I’ve been watching the construction of a small apartment building across the street. Two men are mixing concrete on the street and are slowly putting up the building.
The building will have a garage and studio apartment on the ground floor and 80 m2 apartments on each of the three floors above ground. In six months they have built the first floor slab (that required seven men with buckets and a small portable concrete mixer one day) and are now working on the block walls on the ground floor.
Labor is relatively cheap here in Ilhéus. Is prefabricated construction just too expensive? I’m just curious.
-@alan279
Quality workmanship is hard to find nowadays. Lack of skilled tradespeople and construction trades were always seen the occupation for the most destitute, therefore looked down upon. Sao Paulo alone built an entire population of "Nordestinos" who found jobs during the construction boom of the 60's , 70's and beyond, as a source of cheap labor. Nordestinos being, the migrants from the Country's Northeast ( Bahia, Paraiba, Pernambuco, Piaui, Alagoas, Sergipe, and some Mineiros on the mix ).
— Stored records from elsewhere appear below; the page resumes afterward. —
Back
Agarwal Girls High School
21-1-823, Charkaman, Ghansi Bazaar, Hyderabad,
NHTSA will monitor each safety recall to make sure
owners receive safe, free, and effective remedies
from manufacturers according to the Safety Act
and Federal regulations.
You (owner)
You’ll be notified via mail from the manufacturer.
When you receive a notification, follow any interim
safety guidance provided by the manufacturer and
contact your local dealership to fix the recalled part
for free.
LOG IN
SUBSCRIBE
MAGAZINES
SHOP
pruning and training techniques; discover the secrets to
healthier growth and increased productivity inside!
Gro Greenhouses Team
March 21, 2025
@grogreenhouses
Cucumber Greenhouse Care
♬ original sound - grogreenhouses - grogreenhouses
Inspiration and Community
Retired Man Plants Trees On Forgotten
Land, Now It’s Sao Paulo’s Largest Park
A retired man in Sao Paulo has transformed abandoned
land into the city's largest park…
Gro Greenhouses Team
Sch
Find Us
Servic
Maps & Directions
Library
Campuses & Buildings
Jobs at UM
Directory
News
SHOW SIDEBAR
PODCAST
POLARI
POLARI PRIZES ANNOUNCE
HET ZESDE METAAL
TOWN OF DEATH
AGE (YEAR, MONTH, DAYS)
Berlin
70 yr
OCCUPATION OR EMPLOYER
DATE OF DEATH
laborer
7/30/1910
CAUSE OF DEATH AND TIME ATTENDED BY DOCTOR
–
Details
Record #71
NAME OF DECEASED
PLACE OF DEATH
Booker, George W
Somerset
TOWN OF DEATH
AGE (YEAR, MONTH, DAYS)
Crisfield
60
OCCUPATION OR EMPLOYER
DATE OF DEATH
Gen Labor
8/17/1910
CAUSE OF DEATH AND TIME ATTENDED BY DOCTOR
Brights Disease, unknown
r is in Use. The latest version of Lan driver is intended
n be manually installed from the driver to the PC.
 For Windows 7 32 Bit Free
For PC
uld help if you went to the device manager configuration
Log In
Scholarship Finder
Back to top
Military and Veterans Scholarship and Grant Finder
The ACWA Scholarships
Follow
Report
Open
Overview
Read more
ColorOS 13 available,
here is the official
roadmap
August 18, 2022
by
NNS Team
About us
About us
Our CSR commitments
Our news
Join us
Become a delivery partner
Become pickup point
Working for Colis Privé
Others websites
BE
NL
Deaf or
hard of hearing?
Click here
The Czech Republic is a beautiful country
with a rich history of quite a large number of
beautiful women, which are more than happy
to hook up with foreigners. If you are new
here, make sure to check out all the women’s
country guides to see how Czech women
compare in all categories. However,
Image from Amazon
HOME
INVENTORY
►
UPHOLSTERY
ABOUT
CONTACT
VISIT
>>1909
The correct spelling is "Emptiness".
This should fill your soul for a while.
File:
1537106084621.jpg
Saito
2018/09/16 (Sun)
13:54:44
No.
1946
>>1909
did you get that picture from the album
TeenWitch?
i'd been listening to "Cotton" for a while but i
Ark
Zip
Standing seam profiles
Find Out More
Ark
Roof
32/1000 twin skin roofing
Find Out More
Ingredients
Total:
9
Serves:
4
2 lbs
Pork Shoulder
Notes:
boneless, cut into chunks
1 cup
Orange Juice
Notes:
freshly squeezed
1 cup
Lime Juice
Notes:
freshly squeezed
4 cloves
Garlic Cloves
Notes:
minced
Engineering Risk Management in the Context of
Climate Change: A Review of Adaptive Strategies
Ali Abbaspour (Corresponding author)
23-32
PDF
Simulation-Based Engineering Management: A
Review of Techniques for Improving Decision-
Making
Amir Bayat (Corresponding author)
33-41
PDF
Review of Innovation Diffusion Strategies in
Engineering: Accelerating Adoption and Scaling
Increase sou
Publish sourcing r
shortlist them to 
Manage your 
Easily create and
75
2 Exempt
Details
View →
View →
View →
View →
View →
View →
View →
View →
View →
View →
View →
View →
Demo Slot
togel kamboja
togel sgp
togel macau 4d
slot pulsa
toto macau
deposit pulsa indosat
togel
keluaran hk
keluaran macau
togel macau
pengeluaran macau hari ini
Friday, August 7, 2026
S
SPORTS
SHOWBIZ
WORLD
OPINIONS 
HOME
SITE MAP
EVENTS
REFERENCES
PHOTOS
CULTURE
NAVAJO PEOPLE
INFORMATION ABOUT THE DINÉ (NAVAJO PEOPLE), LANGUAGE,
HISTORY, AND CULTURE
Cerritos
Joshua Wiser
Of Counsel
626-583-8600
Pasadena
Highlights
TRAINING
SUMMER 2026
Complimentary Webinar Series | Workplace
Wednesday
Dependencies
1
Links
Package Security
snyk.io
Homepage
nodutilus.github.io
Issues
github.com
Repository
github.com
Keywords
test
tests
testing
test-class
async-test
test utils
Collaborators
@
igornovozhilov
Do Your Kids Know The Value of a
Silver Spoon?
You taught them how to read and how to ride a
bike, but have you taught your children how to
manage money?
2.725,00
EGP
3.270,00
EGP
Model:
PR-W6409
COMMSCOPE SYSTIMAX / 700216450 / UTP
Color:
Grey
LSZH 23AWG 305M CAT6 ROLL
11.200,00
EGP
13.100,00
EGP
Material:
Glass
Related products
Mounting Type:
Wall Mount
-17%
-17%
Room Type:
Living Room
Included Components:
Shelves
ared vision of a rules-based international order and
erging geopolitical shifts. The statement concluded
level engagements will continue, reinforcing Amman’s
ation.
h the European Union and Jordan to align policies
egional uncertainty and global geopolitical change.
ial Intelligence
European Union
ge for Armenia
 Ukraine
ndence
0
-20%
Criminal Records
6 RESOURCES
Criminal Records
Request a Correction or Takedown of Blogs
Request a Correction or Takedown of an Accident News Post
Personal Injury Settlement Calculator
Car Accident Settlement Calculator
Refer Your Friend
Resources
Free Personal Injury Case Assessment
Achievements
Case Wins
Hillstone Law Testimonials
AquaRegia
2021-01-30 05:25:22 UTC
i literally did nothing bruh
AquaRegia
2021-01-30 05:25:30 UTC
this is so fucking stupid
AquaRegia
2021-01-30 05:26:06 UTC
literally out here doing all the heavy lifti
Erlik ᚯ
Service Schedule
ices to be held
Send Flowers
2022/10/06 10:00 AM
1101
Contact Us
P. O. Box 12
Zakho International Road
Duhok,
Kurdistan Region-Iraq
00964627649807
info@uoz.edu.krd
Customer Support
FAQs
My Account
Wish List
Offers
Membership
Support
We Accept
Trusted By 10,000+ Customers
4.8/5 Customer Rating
So builders of any size, will resort to prefab, as a least effort alternative, to save costs, and to get the building project off the ground.
Most people, even locals, do not realize, the largest post war dividend was the import of affordable skilled labor. You can't beat Spaniard, Italian, and Portuguese masonry quality workmanship that built our buildings in the period from the 1910's towards the 1960's. That generation is gone.
Baianos, for most part, are reliable and decent workers, alongside Mineiros, who are top choice to build. But Mineiros worth their salt in the building trades left for America. Baianos being manageable and reliable, tend to work at a slower pace, while Mineiros are industrious and work quietly, so says the stereotype.
As a frame of reference, you can sample quality workmanship on older buildings on the São Paulo Antiga website, and look up "Imoveis Antigos". It's a Journalist personal blog on Sao Paulo of yore, including buildings, traditions, stories. The building or street section captures severan neighborhoods you can spot works of the past. I would redirect anyone towards places like Mooca, Campos Eliseos, Bom Retiro, Bras, Lapa, Se , to get the most out of it.
A good example of my point, is the lack of brick factories ( Olarias ), that once dotted the outskirts of Sao Paulo. Good old buildings had walls erected with solid clay cooked bricks.. Nowadays, the hollow clay brick still presents itself as a decent alternative. Yet, in many projects, cinder block bricks are replacing it. It's cheaper to actually buy them,. or buy the machine and making them on the job site. Most Olarias are gone.
On last thought on how better clay bricks are overall ( solid or hollow )... Clay bricks are better insulators, given its refractary properties. A room or house erected with clay bricks will ne cooler under the summer heat, and warmer under the cold of the winter. That, and the fact, that cinder block ( concrete mix ) bricks perfform horribly with humidity and water seepage.
Concrete has been the choice for anything two stories and up for quite a while. Prefab rebar reinforced beams lined up and filled with hollow clay bricks, and then the concrete pour from the mixer works for most simple jobs. For more structurally elaborated jobs, prefabs are the way to go to save on expensive pours.
And lately, thanks to the influence of American companies, dry wall has been all the rage, mostly for quick to fix subdivisons, particulaly suitable in building office floors . Add that to the grow of building materials by domestic manufacturers ( the choices are endless, there are materials and fitments never seen in America ).
Still, given the choice, between a prefab buit, and a built from the ground up structure , I will go with the later. Good bones make for decent repurposing and retrofitting jobs. The newer stuff barely can make through the first generation.